BEGIN Source extract

You have entered 2 word(s):
word1
word2

OK here my try but when I run it said file has stopped working after let me enter first word

#include <stdio.h>
#include <conio.h>
#include <stdlib.h>
#include <string.h>

int main () 
{ 
    char *word[50]; //each word has maximum 49 character
    int i=0, number_of_word;

    do
    {
        printf ("Enter a word: ");
        scanf("%s", &word[i]);
        i++;
    }
    while (word[i][0]!='.');

    number_of_word =i;
    printf ("You entered %d word(s):\n", number_of_word);
    for (i=0; i<number_of_word; i++)
    {
        printf("%s\n", &word[i]);
    }

    return 0;
}

-----------------------------------------------------------------------

EDIT 1:

OK I try this, it worked but I am still looking for best way to declare an unknown size array of character string since I don't know neither how many word user may enter nor how many letter of each word, in C++ it may called dynamic allocation array, I have no idea how to do it in C

#include <stdio.h>
#include <conio.h>
#include <stdlib.h>
#include <string.h>

int main ()

END Source extract
BEGIN Records

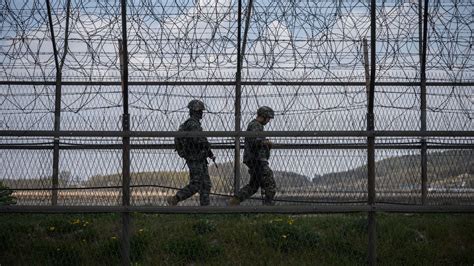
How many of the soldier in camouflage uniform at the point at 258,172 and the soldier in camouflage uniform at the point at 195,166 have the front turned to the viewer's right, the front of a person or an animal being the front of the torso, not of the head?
2

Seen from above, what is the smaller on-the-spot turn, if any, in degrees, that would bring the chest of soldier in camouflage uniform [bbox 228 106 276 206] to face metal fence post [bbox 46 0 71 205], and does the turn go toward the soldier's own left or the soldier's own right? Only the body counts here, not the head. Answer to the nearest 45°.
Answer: approximately 135° to the soldier's own left

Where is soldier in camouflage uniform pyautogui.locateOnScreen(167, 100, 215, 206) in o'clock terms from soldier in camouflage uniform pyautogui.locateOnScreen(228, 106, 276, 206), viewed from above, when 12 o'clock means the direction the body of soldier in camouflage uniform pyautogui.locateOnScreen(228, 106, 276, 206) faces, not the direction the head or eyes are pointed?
soldier in camouflage uniform pyautogui.locateOnScreen(167, 100, 215, 206) is roughly at 6 o'clock from soldier in camouflage uniform pyautogui.locateOnScreen(228, 106, 276, 206).

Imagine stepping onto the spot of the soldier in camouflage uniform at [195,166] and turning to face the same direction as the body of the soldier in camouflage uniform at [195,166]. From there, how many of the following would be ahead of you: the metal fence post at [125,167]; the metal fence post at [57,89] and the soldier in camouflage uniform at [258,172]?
1

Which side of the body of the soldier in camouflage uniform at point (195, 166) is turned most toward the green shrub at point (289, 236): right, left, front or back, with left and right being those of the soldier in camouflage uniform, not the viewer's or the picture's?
right

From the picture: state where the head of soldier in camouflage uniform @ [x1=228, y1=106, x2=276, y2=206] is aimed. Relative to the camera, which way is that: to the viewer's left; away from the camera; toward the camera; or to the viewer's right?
to the viewer's right

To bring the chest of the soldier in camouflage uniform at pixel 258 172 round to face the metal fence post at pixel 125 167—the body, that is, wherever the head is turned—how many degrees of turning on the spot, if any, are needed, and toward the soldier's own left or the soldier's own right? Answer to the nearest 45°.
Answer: approximately 135° to the soldier's own right

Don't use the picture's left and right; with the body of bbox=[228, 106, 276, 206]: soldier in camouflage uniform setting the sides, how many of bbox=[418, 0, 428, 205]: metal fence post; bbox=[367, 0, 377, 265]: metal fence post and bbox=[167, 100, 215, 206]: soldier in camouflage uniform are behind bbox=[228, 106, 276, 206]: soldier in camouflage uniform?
1

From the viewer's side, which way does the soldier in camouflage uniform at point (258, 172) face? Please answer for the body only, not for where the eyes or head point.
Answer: to the viewer's right

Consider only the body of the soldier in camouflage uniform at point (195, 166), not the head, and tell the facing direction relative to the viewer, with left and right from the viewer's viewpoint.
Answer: facing to the right of the viewer

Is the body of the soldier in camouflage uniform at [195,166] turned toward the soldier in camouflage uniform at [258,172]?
yes

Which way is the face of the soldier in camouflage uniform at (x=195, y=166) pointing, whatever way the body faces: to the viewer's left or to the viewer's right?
to the viewer's right
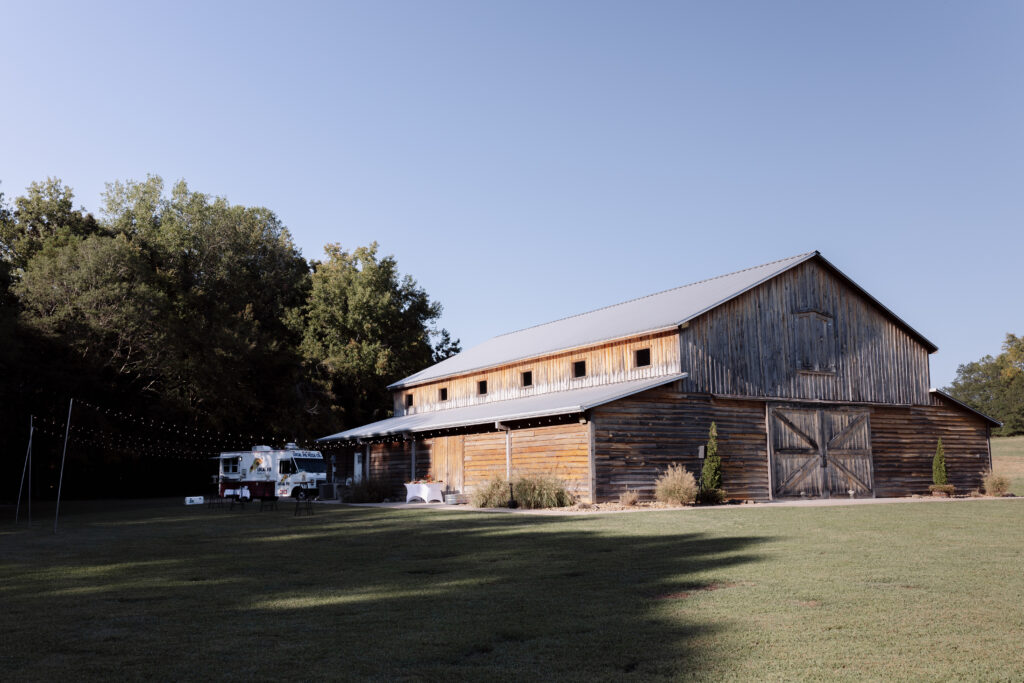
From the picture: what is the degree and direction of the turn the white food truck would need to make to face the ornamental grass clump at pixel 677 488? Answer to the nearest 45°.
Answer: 0° — it already faces it

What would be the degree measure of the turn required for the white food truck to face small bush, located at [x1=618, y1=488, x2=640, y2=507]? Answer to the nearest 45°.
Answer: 0° — it already faces it

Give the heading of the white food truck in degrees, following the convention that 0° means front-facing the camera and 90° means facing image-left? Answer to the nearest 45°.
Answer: approximately 315°

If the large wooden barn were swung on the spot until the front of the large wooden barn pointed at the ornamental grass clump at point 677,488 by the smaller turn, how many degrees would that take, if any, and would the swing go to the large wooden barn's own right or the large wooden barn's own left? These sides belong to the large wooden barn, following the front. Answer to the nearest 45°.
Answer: approximately 45° to the large wooden barn's own right

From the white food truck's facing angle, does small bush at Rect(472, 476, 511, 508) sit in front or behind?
in front

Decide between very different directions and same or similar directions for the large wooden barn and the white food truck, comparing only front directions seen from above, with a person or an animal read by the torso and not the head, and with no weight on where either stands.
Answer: same or similar directions

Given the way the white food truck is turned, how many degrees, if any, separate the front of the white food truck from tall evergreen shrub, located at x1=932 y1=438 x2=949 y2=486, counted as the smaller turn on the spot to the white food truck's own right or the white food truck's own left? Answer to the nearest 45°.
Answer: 0° — it already faces it

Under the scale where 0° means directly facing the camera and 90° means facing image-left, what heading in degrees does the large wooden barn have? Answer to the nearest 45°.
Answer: approximately 315°

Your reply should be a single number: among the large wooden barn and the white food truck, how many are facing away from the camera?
0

END Records

### Exercises to complete:
A. Copy the records from the line containing "Give the heading" through the end of the records, including both ends.
B. Continue the forum post about reading words in C from the point where it stops.

### Expected results:
A.
Give the heading of the white food truck in degrees, following the convention that 0° means front-facing the camera and 90° means facing image-left? Answer to the nearest 45°.
Answer: approximately 315°

If the large wooden barn were swung on the spot until the front of the large wooden barn pointed at the ornamental grass clump at point 677,488 by the smaller turn, how many degrees would that take, if any, and would the swing go to the large wooden barn's own right or the large wooden barn's own left? These sides belong to the large wooden barn, following the front. Answer to the nearest 45°.
Answer: approximately 45° to the large wooden barn's own right

From the white food truck's facing angle, does small bush at Rect(472, 476, 511, 508) sit in front or behind?
in front

Decide between very different directions and same or similar directions for the large wooden barn and the white food truck, comparing only front directions seen from above, with a person or an animal read by the torso and not the head, and with no weight on where either stands.
Answer: same or similar directions

Given the way the white food truck is turned, how many degrees, if any, separate the front of the white food truck from tall evergreen shrub, located at x1=932 y1=438 x2=949 y2=486, counted as the smaller turn on the spot to the white food truck's own right or the white food truck's own left? Answer to the nearest 45°.
Answer: 0° — it already faces it

Under the scale where 0° means directly facing the camera and 90° means facing image-left, what heading in degrees does the large wooden barn have? Answer to the nearest 45°.
Answer: approximately 315°

Your reply should be a single number: among the large wooden barn and the white food truck, how many are facing away from the camera?
0

B.
{ 
    char word[20][50]; //array has maximum 20 words, each word maximum 50 character
    int i=0, number_of_word;

    do
    {

        printf ("Enter a word: ");
        scanf("%s", word[i]);
        i++;
    }
    while (word[i-1][0]!='.');

    number_of_word =i-1;
    printf ("You entered %d word(s):\n", number_of_word);
    for (i=0; i<number_of_word; i++)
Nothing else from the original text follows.